TASK ITEM: Could you copy, exactly as written, every line from the first line of the records through the one containing "340 106 58.49"?

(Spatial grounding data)
---+---

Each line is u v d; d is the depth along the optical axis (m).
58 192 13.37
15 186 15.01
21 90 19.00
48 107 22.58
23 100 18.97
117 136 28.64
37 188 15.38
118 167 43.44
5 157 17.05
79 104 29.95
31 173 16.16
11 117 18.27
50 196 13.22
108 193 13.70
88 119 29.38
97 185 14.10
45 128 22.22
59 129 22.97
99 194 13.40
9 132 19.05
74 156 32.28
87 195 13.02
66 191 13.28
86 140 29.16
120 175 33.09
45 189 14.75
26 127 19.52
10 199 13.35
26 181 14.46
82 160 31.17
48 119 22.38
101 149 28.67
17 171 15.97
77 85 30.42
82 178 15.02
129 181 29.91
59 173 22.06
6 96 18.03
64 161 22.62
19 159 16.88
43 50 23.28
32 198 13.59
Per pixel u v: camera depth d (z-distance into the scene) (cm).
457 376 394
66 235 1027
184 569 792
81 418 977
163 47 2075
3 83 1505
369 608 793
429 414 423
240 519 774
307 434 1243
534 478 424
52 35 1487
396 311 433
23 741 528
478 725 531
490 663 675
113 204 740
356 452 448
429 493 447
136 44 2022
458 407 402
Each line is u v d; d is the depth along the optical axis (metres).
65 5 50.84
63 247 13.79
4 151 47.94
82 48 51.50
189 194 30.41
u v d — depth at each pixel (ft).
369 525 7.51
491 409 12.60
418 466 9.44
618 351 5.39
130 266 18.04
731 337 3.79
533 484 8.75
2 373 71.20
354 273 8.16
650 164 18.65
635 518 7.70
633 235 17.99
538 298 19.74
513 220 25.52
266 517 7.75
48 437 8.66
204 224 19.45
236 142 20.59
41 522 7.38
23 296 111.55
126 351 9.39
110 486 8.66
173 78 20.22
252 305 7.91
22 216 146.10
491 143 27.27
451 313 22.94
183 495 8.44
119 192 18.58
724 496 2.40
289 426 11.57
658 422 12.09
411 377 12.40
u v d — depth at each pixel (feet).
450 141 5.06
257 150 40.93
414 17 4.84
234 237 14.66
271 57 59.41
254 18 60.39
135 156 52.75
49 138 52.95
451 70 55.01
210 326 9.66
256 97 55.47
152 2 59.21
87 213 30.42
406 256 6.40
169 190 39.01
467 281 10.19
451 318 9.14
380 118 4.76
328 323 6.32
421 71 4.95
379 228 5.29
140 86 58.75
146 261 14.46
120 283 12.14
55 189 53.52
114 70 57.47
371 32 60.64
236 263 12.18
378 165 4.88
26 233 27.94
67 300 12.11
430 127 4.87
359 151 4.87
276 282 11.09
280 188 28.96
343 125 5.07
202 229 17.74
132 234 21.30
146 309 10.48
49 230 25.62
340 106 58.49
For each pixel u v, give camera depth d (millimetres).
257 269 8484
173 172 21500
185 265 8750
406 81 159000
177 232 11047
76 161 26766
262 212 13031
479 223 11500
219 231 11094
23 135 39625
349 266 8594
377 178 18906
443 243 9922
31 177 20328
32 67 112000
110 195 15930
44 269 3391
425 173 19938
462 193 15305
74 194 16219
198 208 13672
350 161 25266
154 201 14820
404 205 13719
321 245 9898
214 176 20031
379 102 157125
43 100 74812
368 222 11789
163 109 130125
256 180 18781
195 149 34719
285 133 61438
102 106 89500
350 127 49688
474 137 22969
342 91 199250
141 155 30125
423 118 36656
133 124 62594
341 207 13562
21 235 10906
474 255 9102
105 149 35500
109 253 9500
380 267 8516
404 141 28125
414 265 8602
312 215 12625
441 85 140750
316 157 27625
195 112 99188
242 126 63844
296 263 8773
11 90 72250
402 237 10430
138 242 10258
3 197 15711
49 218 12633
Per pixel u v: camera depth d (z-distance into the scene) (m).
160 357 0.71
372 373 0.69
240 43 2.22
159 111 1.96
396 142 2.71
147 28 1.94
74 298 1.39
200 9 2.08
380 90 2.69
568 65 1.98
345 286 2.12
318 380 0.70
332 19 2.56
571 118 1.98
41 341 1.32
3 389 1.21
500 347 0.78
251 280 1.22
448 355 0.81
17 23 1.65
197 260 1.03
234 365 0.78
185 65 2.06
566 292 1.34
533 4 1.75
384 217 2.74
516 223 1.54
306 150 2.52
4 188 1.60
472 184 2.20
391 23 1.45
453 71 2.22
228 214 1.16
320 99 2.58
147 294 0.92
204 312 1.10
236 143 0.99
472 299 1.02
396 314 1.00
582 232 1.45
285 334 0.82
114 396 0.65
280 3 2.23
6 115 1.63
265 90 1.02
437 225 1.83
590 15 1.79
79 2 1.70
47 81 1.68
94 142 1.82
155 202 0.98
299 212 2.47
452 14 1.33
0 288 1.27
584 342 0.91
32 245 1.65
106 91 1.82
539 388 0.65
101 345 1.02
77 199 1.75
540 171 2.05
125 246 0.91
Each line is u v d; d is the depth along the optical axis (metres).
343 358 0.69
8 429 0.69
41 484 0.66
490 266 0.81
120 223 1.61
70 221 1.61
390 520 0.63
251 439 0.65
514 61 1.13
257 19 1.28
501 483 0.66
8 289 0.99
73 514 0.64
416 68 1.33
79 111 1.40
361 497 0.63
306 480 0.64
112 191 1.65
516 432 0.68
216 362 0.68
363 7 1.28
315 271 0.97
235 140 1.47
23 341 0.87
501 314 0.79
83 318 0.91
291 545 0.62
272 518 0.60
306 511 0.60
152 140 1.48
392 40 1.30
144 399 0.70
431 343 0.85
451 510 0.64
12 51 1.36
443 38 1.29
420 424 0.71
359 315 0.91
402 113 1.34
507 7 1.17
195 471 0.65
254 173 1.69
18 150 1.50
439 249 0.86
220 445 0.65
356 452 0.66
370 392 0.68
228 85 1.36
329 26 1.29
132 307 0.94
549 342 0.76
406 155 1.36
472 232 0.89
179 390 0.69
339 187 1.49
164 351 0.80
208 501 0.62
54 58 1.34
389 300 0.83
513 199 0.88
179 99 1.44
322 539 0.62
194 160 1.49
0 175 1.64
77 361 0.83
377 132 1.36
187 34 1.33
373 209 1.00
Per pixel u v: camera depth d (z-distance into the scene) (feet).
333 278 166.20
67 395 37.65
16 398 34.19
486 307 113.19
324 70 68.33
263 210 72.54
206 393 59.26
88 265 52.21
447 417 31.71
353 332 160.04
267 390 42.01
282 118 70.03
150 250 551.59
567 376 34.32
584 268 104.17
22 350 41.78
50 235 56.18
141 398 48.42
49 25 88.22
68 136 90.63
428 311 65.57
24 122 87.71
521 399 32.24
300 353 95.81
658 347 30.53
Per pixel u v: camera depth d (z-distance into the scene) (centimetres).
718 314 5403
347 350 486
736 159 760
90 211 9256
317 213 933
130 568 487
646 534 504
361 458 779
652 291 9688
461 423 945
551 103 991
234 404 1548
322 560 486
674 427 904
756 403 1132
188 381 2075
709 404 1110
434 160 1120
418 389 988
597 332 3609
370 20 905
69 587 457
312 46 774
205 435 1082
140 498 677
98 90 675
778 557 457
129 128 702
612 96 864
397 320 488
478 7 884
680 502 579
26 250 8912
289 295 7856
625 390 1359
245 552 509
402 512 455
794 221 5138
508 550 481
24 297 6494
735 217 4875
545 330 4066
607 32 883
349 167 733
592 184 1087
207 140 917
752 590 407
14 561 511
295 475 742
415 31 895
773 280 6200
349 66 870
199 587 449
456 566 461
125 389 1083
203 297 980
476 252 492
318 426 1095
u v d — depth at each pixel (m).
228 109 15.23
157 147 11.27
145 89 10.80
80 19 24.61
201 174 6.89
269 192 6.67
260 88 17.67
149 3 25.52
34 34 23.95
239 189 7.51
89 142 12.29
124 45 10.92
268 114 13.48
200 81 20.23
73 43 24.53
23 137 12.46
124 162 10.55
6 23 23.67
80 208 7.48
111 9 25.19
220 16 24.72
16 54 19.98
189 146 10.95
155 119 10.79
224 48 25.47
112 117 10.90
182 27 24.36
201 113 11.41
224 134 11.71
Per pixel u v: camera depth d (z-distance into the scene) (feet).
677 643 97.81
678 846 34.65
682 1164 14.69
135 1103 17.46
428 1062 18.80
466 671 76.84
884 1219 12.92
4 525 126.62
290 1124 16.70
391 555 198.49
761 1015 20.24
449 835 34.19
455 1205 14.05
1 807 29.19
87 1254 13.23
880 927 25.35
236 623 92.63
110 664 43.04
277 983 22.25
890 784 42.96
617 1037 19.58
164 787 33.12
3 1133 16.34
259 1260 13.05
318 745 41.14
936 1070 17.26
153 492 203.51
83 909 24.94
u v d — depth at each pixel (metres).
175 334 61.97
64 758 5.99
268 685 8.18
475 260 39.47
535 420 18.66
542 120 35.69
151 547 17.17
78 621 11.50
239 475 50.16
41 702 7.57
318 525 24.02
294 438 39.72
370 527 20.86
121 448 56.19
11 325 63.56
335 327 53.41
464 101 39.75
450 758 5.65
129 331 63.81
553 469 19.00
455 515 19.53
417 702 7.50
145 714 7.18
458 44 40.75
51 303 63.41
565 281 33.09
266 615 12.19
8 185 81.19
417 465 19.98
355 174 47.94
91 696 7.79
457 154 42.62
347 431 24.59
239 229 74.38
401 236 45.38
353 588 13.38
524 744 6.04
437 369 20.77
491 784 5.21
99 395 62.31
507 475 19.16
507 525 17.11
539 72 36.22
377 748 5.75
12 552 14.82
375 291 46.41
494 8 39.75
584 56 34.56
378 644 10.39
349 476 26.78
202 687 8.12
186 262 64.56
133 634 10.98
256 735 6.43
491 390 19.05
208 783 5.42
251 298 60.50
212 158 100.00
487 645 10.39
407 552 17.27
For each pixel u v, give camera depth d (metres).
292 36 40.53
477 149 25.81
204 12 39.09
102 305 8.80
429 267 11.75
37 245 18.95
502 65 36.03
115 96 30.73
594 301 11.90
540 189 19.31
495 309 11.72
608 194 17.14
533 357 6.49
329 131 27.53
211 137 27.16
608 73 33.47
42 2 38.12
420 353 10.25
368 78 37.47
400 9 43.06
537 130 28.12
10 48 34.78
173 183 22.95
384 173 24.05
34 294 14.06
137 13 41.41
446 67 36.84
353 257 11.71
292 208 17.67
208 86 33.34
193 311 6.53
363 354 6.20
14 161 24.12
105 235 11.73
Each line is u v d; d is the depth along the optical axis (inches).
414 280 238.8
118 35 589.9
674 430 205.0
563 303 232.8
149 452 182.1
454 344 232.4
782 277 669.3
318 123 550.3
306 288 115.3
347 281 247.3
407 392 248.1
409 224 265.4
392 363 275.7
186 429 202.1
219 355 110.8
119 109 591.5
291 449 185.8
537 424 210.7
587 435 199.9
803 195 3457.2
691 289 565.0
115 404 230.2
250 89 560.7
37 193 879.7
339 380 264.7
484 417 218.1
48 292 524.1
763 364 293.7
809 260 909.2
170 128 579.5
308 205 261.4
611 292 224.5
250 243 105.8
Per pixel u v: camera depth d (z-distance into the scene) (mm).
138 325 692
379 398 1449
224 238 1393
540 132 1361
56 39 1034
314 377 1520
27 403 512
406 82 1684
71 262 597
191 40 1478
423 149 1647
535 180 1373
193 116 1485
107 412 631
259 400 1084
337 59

---+---

RESULT FOR THIS EXERCISE:
Each line is u v d; d is the depth along the optical axis (m).
58 192 13.37
15 186 15.01
21 90 19.00
48 107 22.58
23 100 18.97
117 136 28.64
37 188 15.38
118 167 43.44
5 157 17.05
79 104 29.95
31 173 16.16
11 117 18.27
50 196 13.22
108 193 13.70
88 119 29.38
97 185 14.10
45 128 22.22
59 129 22.97
99 194 13.40
9 132 19.05
74 156 32.28
87 195 13.02
66 191 13.28
86 140 29.16
120 175 33.09
45 189 14.75
26 127 19.52
10 199 13.35
26 181 14.46
82 160 31.17
48 119 22.38
101 149 28.67
17 171 15.97
77 85 30.42
82 178 15.02
129 181 29.91
59 173 22.06
6 96 18.03
64 161 22.62
19 159 16.88
43 50 23.28
32 198 13.59
Per pixel u v: camera depth d (z-distance into the scene) (cm).
457 376 394
66 235 1027
184 569 792
81 418 977
163 47 2075
3 83 1505
369 608 793
429 414 423
240 519 774
307 434 1243
534 478 424
52 35 1487
396 311 433
23 741 528
478 725 531
490 663 675
113 204 740
356 452 448
429 493 447
136 44 2022
458 407 402
Each line is u v d; d is the depth along the optical axis (metres).
65 5 50.84
63 247 13.79
4 151 47.94
82 48 51.50
189 194 30.41
u v d — depth at each pixel (ft).
369 525 7.51
491 409 12.60
418 466 9.44
618 351 5.39
130 266 18.04
731 337 3.79
533 484 8.75
2 373 71.20
354 273 8.16
650 164 18.65
635 518 7.70
633 235 17.99
538 298 19.74
513 220 25.52
266 517 7.75
48 437 8.66
204 224 19.45
236 142 20.59
41 522 7.38
23 296 111.55
126 351 9.39
110 486 8.66
173 78 20.22
252 305 7.91
22 216 146.10
491 143 27.27
451 313 22.94
183 495 8.44
119 192 18.58
724 496 2.40
289 426 11.57
658 422 12.09
411 377 12.40
u v d — depth at each pixel (feet).
450 141 5.06
257 150 40.93
414 17 4.84
234 237 14.66
271 57 59.41
254 18 60.39
135 156 52.75
49 138 52.95
451 70 55.01
210 326 9.66
256 97 55.47
152 2 59.21
87 213 30.42
406 256 6.40
169 190 39.01
467 281 10.19
451 318 9.14
380 118 4.76
328 323 6.32
421 71 4.95
379 228 5.29
140 86 58.75
146 261 14.46
120 283 12.14
55 189 53.52
114 70 57.47
371 32 60.64
236 263 12.18
378 165 4.88
26 233 27.94
67 300 12.11
430 127 4.87
359 151 4.87
276 282 11.09
280 188 28.96
343 125 5.07
202 229 17.74
132 234 21.30
146 309 10.48
49 230 25.62
340 106 58.49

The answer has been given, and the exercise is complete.